> **To do**: Please output the lines verbatim, starting at the very first one and ending with the line that contains "[胶片摄影如何入门？](ht".

Saved data entries:
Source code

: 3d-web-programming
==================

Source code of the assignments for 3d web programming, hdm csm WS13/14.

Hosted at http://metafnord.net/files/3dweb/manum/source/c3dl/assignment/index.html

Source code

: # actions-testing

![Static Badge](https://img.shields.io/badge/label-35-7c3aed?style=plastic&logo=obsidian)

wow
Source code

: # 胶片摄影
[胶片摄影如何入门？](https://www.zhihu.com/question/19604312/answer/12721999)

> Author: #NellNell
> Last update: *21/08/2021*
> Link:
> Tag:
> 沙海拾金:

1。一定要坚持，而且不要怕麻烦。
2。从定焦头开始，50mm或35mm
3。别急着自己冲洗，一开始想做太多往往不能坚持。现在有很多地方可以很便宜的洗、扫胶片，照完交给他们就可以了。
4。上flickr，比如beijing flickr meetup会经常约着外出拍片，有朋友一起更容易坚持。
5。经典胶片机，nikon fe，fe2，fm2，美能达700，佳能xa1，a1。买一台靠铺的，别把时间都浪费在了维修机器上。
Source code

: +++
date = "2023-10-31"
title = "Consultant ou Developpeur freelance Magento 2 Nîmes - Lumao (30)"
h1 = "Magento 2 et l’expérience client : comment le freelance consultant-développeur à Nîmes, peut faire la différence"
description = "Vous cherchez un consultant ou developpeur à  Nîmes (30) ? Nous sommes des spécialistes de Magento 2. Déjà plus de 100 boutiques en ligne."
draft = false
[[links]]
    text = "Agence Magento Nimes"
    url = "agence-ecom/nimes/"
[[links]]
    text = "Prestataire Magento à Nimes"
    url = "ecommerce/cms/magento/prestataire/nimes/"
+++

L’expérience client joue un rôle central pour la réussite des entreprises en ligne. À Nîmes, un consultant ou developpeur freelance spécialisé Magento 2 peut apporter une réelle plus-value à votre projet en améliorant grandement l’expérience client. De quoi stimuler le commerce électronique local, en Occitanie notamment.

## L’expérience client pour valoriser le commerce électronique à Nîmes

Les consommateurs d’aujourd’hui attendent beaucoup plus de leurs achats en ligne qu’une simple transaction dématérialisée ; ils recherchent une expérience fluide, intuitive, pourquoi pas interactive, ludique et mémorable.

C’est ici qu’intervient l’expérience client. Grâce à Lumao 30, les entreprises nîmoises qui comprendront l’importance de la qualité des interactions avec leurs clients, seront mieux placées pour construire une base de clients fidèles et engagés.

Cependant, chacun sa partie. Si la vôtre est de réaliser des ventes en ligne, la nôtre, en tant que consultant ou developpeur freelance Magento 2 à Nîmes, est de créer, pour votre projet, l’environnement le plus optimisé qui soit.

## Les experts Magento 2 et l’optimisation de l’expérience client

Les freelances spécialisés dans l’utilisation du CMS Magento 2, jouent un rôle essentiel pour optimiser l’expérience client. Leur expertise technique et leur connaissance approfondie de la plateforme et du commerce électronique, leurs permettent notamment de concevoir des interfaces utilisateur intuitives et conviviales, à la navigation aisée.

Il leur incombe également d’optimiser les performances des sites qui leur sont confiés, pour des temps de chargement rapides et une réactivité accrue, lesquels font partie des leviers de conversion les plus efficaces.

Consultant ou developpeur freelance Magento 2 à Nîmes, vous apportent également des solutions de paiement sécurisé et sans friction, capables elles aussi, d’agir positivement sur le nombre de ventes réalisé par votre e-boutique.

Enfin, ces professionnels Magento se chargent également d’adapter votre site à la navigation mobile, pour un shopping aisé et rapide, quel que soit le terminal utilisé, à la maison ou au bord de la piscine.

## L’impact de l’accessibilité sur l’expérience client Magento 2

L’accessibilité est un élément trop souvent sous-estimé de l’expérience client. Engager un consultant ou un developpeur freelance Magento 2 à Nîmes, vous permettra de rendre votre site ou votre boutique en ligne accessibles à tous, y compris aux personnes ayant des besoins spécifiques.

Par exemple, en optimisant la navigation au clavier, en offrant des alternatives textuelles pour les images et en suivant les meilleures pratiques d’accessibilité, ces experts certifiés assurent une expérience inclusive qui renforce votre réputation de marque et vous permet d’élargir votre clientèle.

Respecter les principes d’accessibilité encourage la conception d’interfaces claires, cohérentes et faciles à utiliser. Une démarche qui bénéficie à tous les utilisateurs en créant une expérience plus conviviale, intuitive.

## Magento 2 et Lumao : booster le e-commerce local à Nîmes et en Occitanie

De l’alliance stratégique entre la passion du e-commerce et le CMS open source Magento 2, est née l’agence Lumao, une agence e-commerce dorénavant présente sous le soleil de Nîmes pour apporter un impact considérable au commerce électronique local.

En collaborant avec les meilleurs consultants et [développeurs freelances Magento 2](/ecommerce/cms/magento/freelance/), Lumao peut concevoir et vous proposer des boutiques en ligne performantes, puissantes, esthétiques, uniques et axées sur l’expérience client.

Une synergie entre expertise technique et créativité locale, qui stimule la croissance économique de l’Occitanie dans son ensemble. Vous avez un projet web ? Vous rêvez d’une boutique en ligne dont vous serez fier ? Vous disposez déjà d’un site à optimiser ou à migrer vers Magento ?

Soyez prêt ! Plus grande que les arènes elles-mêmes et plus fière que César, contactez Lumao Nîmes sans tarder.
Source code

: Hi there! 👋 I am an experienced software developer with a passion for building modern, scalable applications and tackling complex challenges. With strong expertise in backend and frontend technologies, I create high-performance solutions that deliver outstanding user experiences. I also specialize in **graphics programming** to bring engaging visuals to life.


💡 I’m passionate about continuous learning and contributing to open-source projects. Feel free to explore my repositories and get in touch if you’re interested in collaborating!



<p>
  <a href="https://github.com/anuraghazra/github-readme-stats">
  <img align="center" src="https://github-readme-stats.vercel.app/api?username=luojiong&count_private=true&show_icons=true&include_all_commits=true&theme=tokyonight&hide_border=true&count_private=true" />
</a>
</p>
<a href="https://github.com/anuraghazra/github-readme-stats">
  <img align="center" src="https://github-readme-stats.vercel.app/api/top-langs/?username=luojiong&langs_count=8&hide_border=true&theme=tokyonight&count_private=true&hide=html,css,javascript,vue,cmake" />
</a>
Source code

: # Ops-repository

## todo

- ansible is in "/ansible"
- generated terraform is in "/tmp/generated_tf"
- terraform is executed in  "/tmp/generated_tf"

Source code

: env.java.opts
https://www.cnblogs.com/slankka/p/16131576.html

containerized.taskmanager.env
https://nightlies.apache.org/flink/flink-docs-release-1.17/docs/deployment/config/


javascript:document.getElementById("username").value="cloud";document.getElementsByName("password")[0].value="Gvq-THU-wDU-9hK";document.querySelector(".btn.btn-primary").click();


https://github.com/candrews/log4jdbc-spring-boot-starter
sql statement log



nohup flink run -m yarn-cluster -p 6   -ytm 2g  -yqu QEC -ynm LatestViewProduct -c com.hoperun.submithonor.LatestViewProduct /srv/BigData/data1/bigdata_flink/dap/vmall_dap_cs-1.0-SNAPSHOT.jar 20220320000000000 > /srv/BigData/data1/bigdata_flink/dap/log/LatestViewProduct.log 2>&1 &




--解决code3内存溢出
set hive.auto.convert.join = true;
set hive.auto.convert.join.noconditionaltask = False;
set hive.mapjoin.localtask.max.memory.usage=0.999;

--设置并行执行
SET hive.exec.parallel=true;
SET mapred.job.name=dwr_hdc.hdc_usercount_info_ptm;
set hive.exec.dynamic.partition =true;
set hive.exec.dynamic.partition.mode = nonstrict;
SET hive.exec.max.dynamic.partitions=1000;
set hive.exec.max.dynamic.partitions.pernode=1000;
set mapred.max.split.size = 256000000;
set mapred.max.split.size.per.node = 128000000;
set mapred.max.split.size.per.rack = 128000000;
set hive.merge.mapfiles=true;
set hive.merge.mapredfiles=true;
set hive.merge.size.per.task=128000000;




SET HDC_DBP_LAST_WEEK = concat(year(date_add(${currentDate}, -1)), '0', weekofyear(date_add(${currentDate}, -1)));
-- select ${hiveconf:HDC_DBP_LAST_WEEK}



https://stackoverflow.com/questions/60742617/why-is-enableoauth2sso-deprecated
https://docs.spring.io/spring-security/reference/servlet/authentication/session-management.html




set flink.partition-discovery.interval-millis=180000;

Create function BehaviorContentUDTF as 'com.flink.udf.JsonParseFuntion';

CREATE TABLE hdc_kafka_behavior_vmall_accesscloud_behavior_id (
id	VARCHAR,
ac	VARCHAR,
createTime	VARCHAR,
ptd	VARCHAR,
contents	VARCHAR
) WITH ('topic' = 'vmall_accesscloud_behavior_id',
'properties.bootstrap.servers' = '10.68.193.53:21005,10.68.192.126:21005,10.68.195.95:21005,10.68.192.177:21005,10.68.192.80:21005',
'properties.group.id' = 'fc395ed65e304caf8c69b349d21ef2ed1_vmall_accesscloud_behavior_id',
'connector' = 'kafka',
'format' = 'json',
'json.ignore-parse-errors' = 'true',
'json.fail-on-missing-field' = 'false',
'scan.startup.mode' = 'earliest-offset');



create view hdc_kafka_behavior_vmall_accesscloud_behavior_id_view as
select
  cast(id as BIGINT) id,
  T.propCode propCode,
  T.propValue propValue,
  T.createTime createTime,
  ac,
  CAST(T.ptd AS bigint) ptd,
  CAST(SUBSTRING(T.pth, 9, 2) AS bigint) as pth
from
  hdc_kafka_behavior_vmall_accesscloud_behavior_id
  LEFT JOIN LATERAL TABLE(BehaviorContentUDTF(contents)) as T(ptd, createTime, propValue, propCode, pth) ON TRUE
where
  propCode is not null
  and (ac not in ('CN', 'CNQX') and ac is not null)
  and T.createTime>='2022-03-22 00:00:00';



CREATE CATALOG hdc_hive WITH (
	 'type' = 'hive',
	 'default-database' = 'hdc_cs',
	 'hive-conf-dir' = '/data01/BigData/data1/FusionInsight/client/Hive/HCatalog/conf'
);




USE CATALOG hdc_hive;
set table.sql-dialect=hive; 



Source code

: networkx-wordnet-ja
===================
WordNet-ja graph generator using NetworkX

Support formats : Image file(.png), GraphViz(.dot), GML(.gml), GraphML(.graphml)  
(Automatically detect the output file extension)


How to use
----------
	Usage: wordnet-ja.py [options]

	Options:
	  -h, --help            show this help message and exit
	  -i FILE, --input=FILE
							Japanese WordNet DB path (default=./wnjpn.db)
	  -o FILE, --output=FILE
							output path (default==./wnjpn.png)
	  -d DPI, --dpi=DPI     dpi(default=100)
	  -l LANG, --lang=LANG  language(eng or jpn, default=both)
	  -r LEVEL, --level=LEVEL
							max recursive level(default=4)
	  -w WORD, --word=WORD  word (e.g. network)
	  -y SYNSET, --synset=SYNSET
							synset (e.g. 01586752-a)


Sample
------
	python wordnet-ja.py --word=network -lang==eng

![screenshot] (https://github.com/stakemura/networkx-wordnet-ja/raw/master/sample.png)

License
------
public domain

> **Solution for this task**:
Source code

: 3d-web-programming
==================

Source code of the assignments for 3d web programming, hdm csm WS13/14.

Hosted at http://metafnord.net/files/3dweb/manum/source/c3dl/assignment/index.html

Source code

: # actions-testing

![Static Badge](https://img.shields.io/badge/label-35-7c3aed?style=plastic&logo=obsidian)

wow
Source code

: # 胶片摄影
[胶片摄影如何入门？](https://www.zhihu.com/question/19604312/answer/12721999)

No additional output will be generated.